Texte source>
◇ ◇ ◇
Découvrez la suite de Le concept de conflit asymétrique a-t-il un sens ? (I).
Par Emmanuel Antoine.
S’adapter à l’asymétrie plutôt que conceptualiser les conflits asymétriques.
Conceptualiser les conflits asymétriques serait donc dans une certaine mesure encourager la transformation des armées vers de nouveaux modèles, de nouvelles organisations et de nouvelles doctrines. Cette approche parait dangereuse, tant les leviers de l’asymétrie semblent n’agir que conjoncturellement. C’est pourquoi il semble au contraire nécessaire de redonner à tous les acteurs d’un conflit une véritable capacité d’adaptation, une souplesse d’emploi qu’ils semblent avoir progressivement oublié.
Dans les engagements récents, les armées occidentales ont cru faire face à un phénomène nouveau de « conflit asymétrique », guerre d’un nouveau type, de « quatrième génération », là où elles n’auraient du voir qu’un éternel recommencement du tragique humain. Les erreurs commises par l’armée américaine en Irak en 2003, l’ignorance des leçons de la guerre du Vietnam ont enferré le haut commandement et les autorités politiques dans un aveuglement obstiné. Toujours avides de recettes préconçues, les armées occidentales ont ensuite redécouvert les écrits des colonels Trinquier et Galula, qu’elles ont presque érigé en dogme. D’un excès à l’autre – ignorance du passé à l’application de recettes toutes faites – les armées modernes ont démontré leur incapacité conjoncturelle à s’adapter à des situations différentes de la guerre froide. Leur puissance technologique a incité leurs adversaires à les attirer sur d’autres champs d’affrontement. Les autorités politiques n’ont pas non plus perçu ce revirement. Plus tard lorsqu’il a été perçu, ce changement a été interprété comme un phénomène nouveau, puis comme un phénomène récurrent mais ancien. Les leçons du passé, la nécessaire définition d’un but politique précis, l’impérieux besoin de centraliser le commandement des opérations et d’agir simultanément dans des sphères multiples en favorisant le retour rapide à des conditions de vie minimales ont bien été ressorties des archives. Mais de la théorie à la pratique, la marche à gravir parait infranchissable. Alors sans doute vaudrait-il mieux remettre à l’honneur un enseignement magistral de l’histoire militaire, apprendre à réfléchir une bonne fois pour toutes à des générations d’officiers sur les leçons qu’ils peuvent tirer du passé, comme cela se fait ailleurs en Europe. La doctrine en vigueur doit enseigner des principes généraux mais conserver suffisamment de flexibilité pour qu’elle puisse être adaptée aux évènements.
◇ ◇ ◇
Consigne écrite>
Réécrivez, s'il vous plaît, le texte sur les conflits asymétriques entre "Par Emmanuel Antoine." et "avoir progressivement oublié." inclus, en remplaçant "souplesse" par "agilité".

Lignes affichées>
◇ ◇ ◇
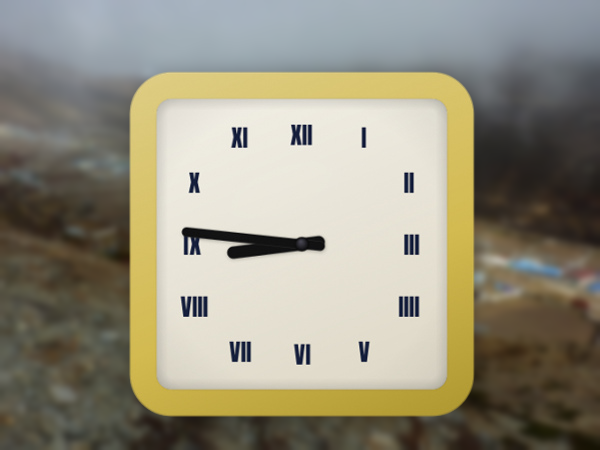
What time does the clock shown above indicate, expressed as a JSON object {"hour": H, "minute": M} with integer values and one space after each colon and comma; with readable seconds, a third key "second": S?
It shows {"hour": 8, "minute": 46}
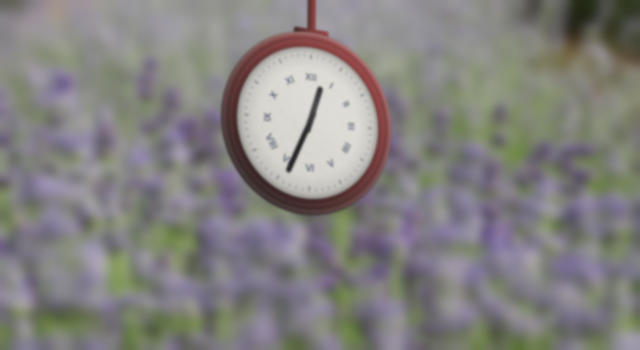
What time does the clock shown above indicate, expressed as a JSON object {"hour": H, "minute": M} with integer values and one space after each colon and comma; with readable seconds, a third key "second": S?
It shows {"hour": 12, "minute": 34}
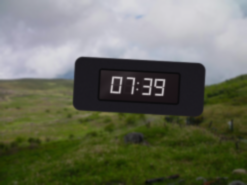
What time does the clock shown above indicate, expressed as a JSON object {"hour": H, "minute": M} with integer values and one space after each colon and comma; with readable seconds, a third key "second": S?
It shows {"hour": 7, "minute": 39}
◇ ◇ ◇
Réponse>
Par Emmanuel Antoine.
S’adapter à l’asymétrie plutôt que conceptualiser les conflits asymétriques.
Conceptualiser les conflits asymétriques serait donc dans une certaine mesure encourager la transformation des armées vers de nouveaux modèles, de nouvelles organisations et de nouvelles doctrines. Cette approche parait dangereuse, tant les leviers de l’asymétrie semblent n’agir que conjoncturellement. C’est pourquoi il semble au contraire nécessaire de redonner à tous les acteurs d’un conflit une véritable capacité d’adaptation, une agilité d’emploi qu’ils semblent avoir progressivement oublié.